• **QUOTED PASSAGE**
Training a single RelboostModel

Please note that RelboostModel is not supported by the basic version.

Getting started

For the complete script, please refer to example_02c_build_features_using_relboost.py.

Just like there are numerous ways to stage data, there are also numerous ways to train models. We will begin with the simplest one.

As a first step, we reset the project and reload the data. This might not be necessary, if we haven’t shut down the engine in the meantime, but it is good practice not keep these steps strictly separate.

engine.set_project("CE")

# -----------------------------------------------------------------------------
# Reload the data - if you haven't shut down the engine since loading the data
# in the first script, you can also call .refresh()

df_population_training = data.load_data_frame("POPULATION_TRAINING")

df_population_validation = data.load_data_frame("POPULATION_VALIDATION")

df_population_testing = data.load_data_frame("POPULATION_TESTING")

df_expd = data.load_data_frame("EXPD")

df_memd = data.load_data_frame("MEMD")

Building the data model

The next step is to build the data model. As we mentioned earlier, we would like to have two joins: One over NEWID (the customer id), but only with data from previous months. And another with only data from this month (BASKEDID):

population_placeholder = models.Placeholder("POPULATION")

expd_placeholder = models.Placeholder("EXPD")

memd_placeholder = models.Placeholder("MEMD")

population_placeholder.join(
    expd_placeholder,
    join_key="NEWID",
    time_stamp="TIME_STAMP"
)

population_placeholder.join(
    memd_placeholder,
    join_key="NEWID",
    time_stamp="TIME_STAMP"
)

Building the model

We use the XGBoostClassifier for both feature selection and prediction, but for those who would rather use a LogisticRegression, we have provided that option as well:

feature_selector = predictors.XGBoostClassifier(
    booster="gbtree",
    n_estimators=100,
    n_jobs=6,
    max_depth=7,
    reg_lambda=500
)

#feature_selector = predictors.LogisticRegression()

predictor = predictors.XGBoostClassifier(
    booster="gbtree",
    n_estimators=100,
    n_jobs=6,
    max_depth=7,
    reg_lambda=0.0
)

#predictor = predictors.LogisticRegression()

model = models.RelboostModel(
    population=population_placeholder,
    peripheral=[expd_placeholder, memd_placeholder],
    loss_function=loss_functions.CrossEntropyLoss(),
    shrinkage=0.1,
    gamma=0.0,
    min_num_samples=200,
    num_features=20,
    share_selected_features=0.0,
    reg_lambda=0.0,
    sampling_factor=1.0,
    predictor=predictor,
    #feature_selector=feature_selector,
    num_threads=0,
    include_categorical=True
)

Fitting the model

Fitting should be very familiar:

model = model.fit(
    population_table=df_population_training,
    peripheral_tables=[df_expd, df_memd]
)

Evaluation

To detect overfitting, it is often a good idea to do some in-sample scores as well. The monitor will always show the results from the last time .score(…) was called.

scores = model.score(
    population_table=df_population_training,
    peripheral_tables=[df_expd, df_memd]
)

print("In-sample:")
print(scores)
print()

scores = model.score(
    population_table=df_population_validation,
    peripheral_tables=[df_expd, df_memd]
)

print("Out-of-sample:")
print(scores)
print()

Retrieving data

We if want to retrieve the generated features as a numpy.array here is how that works:

features = model.transform(
    population_table=df_population_validation,
    peripheral_tables=[df_expd, df_memd]
)

And here is how we can retrieve the predictions, also as a numpy.array:

predictions = model.predict(
    population_table=df_population_validation,
    peripheral_tables=[df_expd, df_memd]
)

• **TASK PROMPT**
Say whether each statement agrees with the RelboostModel tutorial above. Answer yes or no, and quote the tutorial's deciding words. (a) RelboostModel can be used with the basic version. (b) The feature selector and the predictor are given the same reg_lambda value. (c) The monitor shows the results of the most recent call to .score(…).

• **PROVIDED DATA**
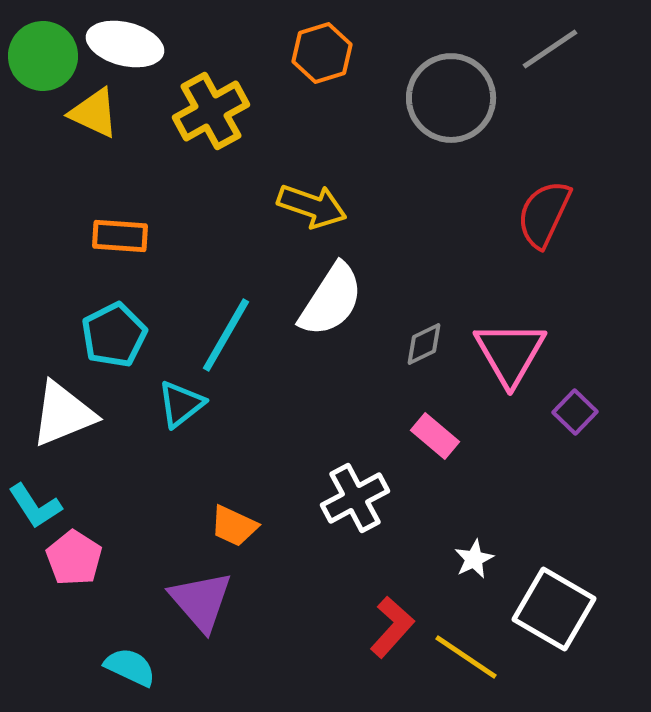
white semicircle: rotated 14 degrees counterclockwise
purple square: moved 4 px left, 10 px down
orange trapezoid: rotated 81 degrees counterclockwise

• **FULL OUTPUT**
(a) No: "Please note that RelboostModel is not supported by the basic version."
(b) No: the feature selector has "reg_lambda=500", while the predictor has "reg_lambda=0.0".
(c) Yes: "The monitor will always show the results from the last time .score(…) was called."